EvinJelin, April 26th, 2014

It's good to browse the internet searching for unknown bands. That makes you less radio-brainwashed and you can find a few things you really like but might have never heard of if you hadn't made the effort to look for them. No, that's a lie, a very sugar-coated version of the ugly reality. Really awesome people are hard to find, there are more annoying idiots in this world than there are "geniuses". So awesome music is rare too. Searching for awesome music is like a big expedition with its… failures. And Heather Leather's "We came to destroy" is one of these failures. Because they failed to play anything good or because I failed to enjoy their music? You decide.

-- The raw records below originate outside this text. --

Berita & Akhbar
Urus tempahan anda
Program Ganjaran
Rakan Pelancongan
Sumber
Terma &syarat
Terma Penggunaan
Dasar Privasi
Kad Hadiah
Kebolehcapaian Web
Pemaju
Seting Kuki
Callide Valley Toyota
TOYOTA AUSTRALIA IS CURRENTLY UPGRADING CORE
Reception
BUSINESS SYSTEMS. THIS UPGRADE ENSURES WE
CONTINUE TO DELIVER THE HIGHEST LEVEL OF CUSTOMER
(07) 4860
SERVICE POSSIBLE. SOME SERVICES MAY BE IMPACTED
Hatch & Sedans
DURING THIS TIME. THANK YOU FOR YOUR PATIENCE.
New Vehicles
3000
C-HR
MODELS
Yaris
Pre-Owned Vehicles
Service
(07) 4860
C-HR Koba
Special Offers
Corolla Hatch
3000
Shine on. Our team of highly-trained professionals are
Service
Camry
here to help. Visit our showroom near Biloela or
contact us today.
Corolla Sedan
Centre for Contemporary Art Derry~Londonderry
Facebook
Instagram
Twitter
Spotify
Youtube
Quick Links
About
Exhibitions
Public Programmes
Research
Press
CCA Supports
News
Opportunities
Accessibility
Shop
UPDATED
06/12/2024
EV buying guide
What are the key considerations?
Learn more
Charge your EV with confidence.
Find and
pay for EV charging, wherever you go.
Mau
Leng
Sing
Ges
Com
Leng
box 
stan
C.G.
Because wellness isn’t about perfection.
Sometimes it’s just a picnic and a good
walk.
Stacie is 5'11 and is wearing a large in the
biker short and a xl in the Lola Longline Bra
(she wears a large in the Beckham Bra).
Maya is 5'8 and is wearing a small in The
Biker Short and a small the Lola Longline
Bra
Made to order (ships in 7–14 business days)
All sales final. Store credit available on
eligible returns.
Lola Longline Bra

So what we have is a 3 sisters heavy metal band, with some "We're band X and we're gonna rock you" and some shock value ("He's a child molester, fuck yeah !"). Despite having a poor production and not being an extremely ambitious band, they made some pretty catchy and enjoyable… Who the hell am I kidding, this is shockingly bad. So bad it will leave you with eyes wide open like boiled eggs.

The most striking problem is that they can not play! I usually suck at determining who plays well and who doesn't, but even I can hear it. They're not together, they have no sense of rhythm and it's not like what they play is interesting enough not to need technical virtuosity. In one phrase, they have no idea what to do with their instruments. Not any bloody little idea, nothing you'll hear will ever be remembered or at least stuck in your head for a few minutes. The vocals have no strength and sound like the singer is either 5 years old, or never hit puberty. Really, to compare this to food, it's the kind of meal not good at all, which even has a little rotten taste somewhere in the background. You won't be fed enough, and you won't even eat anything good.

But this trio's sense of songwriting will make you want to throw your plate on the wall, or if you're the really spectacular kind, spit food everywhere and punch the cook. The title track is just one of the millions of "my band rocks" songs, but one of the flattest ever made. And then, the horror. Yes, you had read that one right. They do have a song called "Child Molester", and it doesn't even have the decency of being an anti-rape song. The chorus (which is basically the only thing you'll understand from the little girl's squealing and badly recorded vocals) tells us "Child molester, come on, show me, wow ! what you do". Uh ? I guess someone thought this was sexy? No, really, I give up on that song. What's the point of it, nothing besides annoying me a lot. If you can take this seriously…

Number one on my list of musics you wish you had never discovered. Also a great soundtrack to loose your brain to. I'll say it again, there is nothing good about this demo. Nothing. The only way you'd enjoy it would be to make fun of the people who made a song as awful as "Child Molester". But you'd have to be in a good day to be able to laugh at this.